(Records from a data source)

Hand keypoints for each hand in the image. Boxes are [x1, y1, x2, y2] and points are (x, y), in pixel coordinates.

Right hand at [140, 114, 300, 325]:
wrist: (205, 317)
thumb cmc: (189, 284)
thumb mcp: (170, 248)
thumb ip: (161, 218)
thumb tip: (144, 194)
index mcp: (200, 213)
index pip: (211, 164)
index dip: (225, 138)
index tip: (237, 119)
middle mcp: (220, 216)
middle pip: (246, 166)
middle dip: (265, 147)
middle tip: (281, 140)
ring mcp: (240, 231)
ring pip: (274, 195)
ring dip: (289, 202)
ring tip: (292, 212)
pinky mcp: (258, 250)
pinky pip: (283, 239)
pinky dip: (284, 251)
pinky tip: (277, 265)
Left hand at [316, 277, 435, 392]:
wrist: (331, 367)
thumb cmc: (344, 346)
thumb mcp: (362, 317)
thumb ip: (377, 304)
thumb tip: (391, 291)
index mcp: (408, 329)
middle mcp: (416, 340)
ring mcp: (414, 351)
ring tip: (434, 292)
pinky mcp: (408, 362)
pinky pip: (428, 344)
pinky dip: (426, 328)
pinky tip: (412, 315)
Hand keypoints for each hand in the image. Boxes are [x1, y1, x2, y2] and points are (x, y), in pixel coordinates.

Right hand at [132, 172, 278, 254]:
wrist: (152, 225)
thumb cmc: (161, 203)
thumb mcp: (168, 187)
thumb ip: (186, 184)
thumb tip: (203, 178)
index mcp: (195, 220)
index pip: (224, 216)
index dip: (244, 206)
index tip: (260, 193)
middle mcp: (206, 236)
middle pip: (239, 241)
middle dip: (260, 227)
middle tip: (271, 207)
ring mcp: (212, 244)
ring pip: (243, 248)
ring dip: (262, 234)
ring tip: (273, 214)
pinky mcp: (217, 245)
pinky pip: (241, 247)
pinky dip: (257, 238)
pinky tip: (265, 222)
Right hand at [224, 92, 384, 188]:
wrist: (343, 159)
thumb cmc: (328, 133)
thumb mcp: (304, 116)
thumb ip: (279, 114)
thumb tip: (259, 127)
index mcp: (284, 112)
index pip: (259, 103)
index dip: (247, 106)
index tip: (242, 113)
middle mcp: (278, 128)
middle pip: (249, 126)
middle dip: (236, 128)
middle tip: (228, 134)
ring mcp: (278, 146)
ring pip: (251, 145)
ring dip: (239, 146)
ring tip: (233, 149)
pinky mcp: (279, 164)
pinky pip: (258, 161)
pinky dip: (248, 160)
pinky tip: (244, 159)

* * *

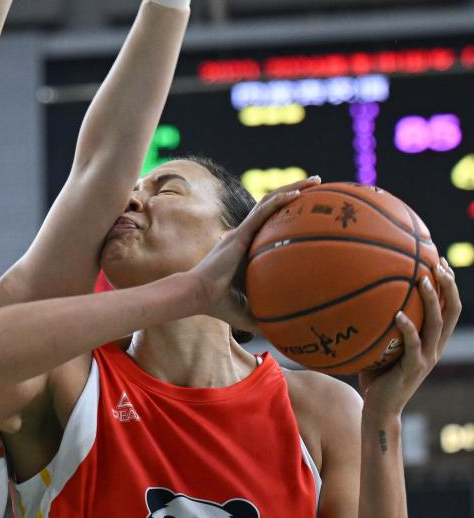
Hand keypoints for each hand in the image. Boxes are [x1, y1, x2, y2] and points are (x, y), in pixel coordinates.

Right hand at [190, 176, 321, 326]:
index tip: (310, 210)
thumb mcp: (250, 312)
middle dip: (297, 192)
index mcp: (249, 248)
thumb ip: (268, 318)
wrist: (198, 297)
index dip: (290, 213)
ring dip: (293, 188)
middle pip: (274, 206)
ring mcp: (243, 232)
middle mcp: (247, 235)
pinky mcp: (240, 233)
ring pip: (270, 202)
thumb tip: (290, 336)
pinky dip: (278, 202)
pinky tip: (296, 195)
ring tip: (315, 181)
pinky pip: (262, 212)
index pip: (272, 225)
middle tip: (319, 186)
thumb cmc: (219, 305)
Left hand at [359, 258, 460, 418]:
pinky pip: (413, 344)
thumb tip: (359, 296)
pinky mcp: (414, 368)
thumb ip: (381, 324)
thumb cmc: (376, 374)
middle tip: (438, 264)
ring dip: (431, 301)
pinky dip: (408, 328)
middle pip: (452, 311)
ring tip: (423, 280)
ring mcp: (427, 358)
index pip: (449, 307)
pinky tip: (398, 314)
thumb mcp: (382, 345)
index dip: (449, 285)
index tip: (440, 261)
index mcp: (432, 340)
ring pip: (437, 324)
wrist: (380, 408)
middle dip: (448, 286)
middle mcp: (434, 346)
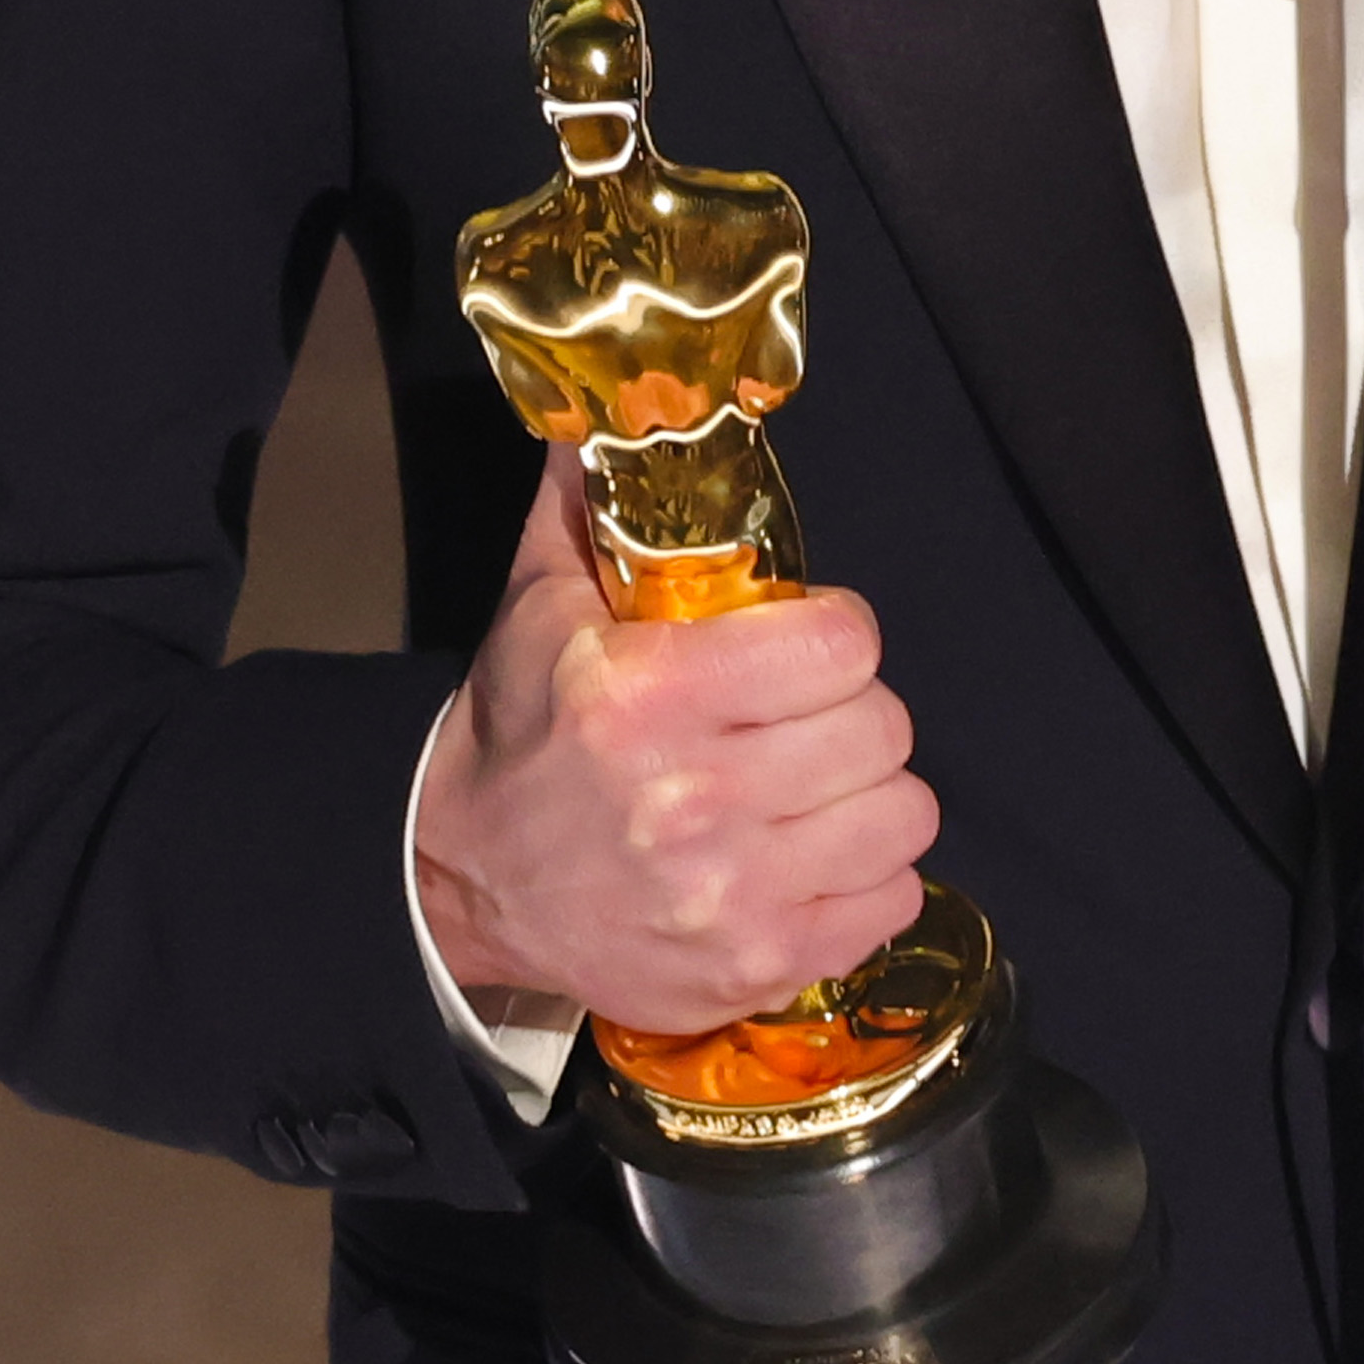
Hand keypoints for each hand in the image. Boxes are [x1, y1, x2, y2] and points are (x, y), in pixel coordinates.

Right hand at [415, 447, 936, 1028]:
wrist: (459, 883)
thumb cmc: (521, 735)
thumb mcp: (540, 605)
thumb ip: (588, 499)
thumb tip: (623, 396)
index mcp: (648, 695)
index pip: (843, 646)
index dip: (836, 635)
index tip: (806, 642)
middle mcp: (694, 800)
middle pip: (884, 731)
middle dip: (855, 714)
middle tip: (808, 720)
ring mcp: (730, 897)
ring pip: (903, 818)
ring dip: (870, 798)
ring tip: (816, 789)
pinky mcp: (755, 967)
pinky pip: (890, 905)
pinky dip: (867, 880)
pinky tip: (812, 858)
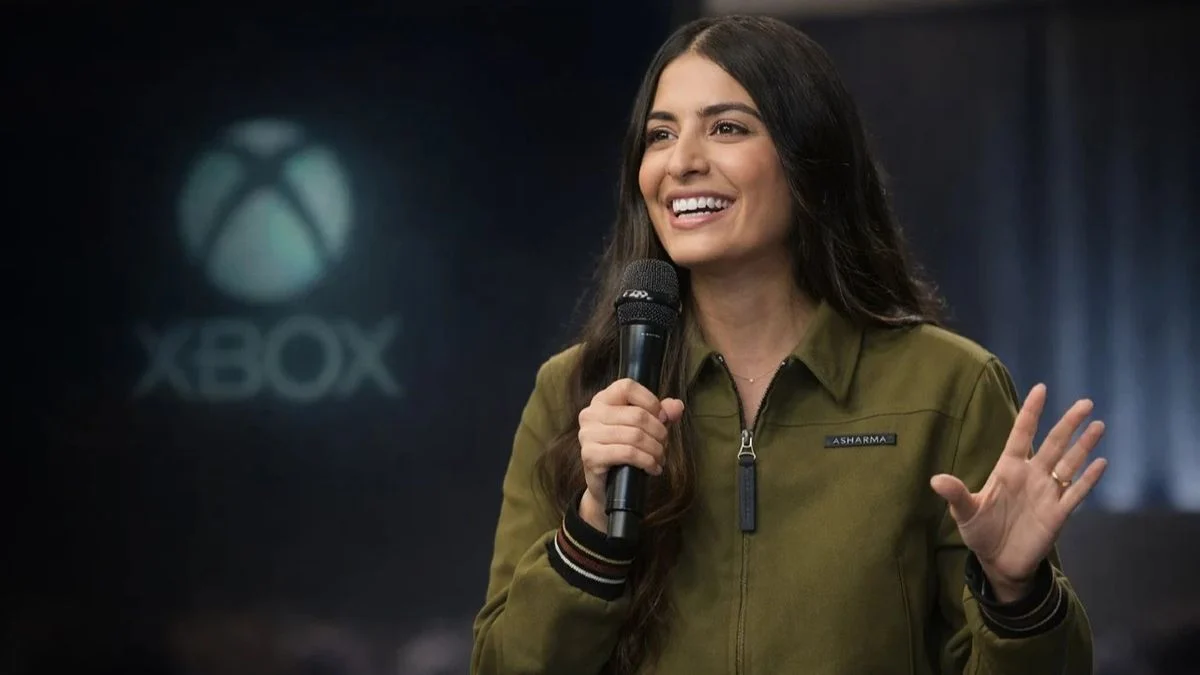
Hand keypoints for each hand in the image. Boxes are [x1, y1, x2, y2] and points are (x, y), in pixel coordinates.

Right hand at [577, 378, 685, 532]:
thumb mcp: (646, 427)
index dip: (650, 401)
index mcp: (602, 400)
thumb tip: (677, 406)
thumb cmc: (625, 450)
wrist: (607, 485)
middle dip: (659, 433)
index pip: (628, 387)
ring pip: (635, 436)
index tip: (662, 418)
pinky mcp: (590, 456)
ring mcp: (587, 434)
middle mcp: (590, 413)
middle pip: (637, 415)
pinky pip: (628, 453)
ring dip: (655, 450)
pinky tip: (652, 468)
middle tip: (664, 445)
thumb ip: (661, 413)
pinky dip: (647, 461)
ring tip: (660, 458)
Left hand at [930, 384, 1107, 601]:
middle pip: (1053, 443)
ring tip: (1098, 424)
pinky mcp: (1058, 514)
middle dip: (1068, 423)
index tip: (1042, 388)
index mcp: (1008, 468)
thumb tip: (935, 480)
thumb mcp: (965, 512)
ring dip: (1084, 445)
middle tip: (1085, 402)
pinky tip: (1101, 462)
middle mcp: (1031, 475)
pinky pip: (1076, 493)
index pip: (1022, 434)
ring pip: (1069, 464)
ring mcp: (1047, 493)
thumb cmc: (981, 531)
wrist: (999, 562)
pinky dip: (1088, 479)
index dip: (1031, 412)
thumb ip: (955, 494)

The task: In the records above, find the lines containing "Left" and copy them.

Result of the task:
Left hand at [316, 277, 435, 392]:
Left hand at [359, 258, 460, 418]:
Left hand at [930, 384, 1107, 601]:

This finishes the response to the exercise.